05 aprile 2012 00:00

Non tutte le parole che indicano un’attività o un insieme di persone dedite a quell’attività indicano anche il luogo, l’edificio in cui l’attività si svolge e le persone operano. Invece una parola come “scuola” porta con sé questa ambivalenza e la cosa si ripete in altre lingue ed è tanto ovvia che non sempre i dizionari più concisi la segnalano. Nell’ambivalenza si sedimenta la percezione antica e collettiva di un nesso profondo con cui si legano l’articolazione dei luoghi e degli spazi e l’attività educativa istituzionale e collettiva.
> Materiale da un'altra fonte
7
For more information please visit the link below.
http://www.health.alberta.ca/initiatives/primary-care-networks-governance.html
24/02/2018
Un edificio-scuola cui si accede attraverso scale e scaloni proiet­ta un’idea di scuola-educazione diversa da un edificio accessibile in piano e aperto sull’ambiente: proietta e in parte condiziona, se non determina.
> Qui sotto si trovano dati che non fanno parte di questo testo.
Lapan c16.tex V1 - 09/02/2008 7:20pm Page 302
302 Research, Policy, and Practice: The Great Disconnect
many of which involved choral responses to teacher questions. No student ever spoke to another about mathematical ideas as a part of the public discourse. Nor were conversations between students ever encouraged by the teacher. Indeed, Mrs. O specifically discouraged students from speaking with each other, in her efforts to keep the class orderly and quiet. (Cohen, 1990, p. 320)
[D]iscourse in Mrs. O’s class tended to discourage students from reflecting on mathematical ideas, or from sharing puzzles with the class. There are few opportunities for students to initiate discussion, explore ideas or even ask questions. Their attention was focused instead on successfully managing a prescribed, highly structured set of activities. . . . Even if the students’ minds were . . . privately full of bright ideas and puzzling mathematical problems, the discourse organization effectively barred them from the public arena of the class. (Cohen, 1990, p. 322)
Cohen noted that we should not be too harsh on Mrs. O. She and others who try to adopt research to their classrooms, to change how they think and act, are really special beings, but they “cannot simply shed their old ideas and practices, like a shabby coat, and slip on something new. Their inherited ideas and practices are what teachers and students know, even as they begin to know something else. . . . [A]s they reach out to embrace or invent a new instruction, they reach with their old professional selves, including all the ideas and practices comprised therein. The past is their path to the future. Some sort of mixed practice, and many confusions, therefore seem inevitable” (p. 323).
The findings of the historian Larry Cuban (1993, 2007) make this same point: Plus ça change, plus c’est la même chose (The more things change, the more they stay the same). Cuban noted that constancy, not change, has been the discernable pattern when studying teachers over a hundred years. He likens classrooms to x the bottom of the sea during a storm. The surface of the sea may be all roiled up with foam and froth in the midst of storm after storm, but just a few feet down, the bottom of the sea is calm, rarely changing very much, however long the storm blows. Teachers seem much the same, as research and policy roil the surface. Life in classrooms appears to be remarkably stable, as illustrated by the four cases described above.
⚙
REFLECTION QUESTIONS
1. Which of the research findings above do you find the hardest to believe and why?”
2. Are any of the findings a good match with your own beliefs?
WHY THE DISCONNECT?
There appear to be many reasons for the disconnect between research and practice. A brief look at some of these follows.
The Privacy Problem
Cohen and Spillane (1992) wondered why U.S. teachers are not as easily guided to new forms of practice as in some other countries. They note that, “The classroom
Non è stato breve il cammino che ha portato architetti e committenti pubblici o privati a capire la portata delle scelte edilizie e urbanistiche in materia scolastica. In Finlandia per le loro scuole hanno saputo capire anche questo. E così per tutto aprile (fino al 28) a Parigi nell’istituto finlandese di cultura si tiene una mostra di edifici scolastici realizzati in Finlandia in questi anni duemila: scuole di base per ragazze e ragazzi dai sette ai sedici anni e licei e istituti professionali per i più grandi. L’esposizione s’intitola, con una punta d’ironia, La meilleure école du monde. La mostra vale davvero un détour per capire, oltre le cifre statistiche, quanto impegno civile e creativo sorregge la scuola finlandese.